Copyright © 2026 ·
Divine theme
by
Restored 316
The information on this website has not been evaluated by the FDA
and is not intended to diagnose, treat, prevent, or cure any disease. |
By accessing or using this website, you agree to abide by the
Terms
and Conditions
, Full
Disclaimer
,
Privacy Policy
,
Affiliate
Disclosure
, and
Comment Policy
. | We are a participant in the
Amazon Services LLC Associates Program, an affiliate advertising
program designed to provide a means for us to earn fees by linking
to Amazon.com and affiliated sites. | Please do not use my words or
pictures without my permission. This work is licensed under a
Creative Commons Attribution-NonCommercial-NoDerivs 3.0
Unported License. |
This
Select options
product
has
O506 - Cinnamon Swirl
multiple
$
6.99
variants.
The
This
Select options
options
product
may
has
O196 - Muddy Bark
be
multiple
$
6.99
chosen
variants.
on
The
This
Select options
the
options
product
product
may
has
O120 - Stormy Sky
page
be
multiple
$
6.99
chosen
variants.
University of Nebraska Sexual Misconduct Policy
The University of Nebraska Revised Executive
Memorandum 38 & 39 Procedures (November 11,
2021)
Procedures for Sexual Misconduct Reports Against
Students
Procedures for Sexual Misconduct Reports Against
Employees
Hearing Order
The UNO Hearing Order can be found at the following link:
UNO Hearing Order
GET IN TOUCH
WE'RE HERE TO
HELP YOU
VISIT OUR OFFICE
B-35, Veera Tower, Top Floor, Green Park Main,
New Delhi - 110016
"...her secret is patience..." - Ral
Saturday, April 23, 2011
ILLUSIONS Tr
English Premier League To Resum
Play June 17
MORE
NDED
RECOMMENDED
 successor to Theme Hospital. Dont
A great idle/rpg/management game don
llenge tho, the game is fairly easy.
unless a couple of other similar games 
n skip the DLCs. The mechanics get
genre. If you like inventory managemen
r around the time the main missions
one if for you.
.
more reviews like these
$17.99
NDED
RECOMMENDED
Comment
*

┄┄┄┄┄┄

The response must be an exact reproduction of all the entries.

Copyright © 2026 ·
Divine theme
by
Restored 316
The information on this website has not been evaluated by the FDA
and is not intended to diagnose, treat, prevent, or cure any disease. |
By accessing or using this website, you agree to abide by the
Terms
and Conditions
, Full
Disclaimer
,
Privacy Policy
,
Affiliate
Disclosure
, and
Comment Policy
. | We are a participant in the
Amazon Services LLC Associates Program, an affiliate advertising
program designed to provide a means for us to earn fees by linking
to Amazon.com and affiliated sites. | Please do not use my words or
pictures without my permission. This work is licensed under a
Creative Commons Attribution-NonCommercial-NoDerivs 3.0
Unported License. |
This
Select options
product
has
O506 - Cinnamon Swirl
multiple
$
6.99
variants.
The
This
Select options
options
product
may
has
O196 - Muddy Bark
be
multiple
$
6.99
chosen
variants.
on
The
This
Select options
the
options
product
product
may
has
O120 - Stormy Sky
page
be
multiple
$
6.99
chosen
variants.
University of Nebraska Sexual Misconduct Policy
The University of Nebraska Revised Executive
Memorandum 38 & 39 Procedures (November 11,
2021)
Procedures for Sexual Misconduct Reports Against
Students
Procedures for Sexual Misconduct Reports Against
Employees
Hearing Order
The UNO Hearing Order can be found at the following link:
UNO Hearing Order
GET IN TOUCH
WE'RE HERE TO
HELP YOU
VISIT OUR OFFICE
B-35, Veera Tower, Top Floor, Green Park Main,
New Delhi - 110016
"...her secret is patience..." - Ral
Saturday, April 23, 2011
ILLUSIONS Tr
English Premier League To Resum
Play June 17
MORE
NDED
RECOMMENDED
 successor to Theme Hospital. Dont
A great idle/rpg/management game don
llenge tho, the game is fairly easy.
unless a couple of other similar games 
n skip the DLCs. The mechanics get
genre. If you like inventory managemen
r around the time the main missions
one if for you.
.
more reviews like these
$17.99
NDED
RECOMMENDED
Comment
*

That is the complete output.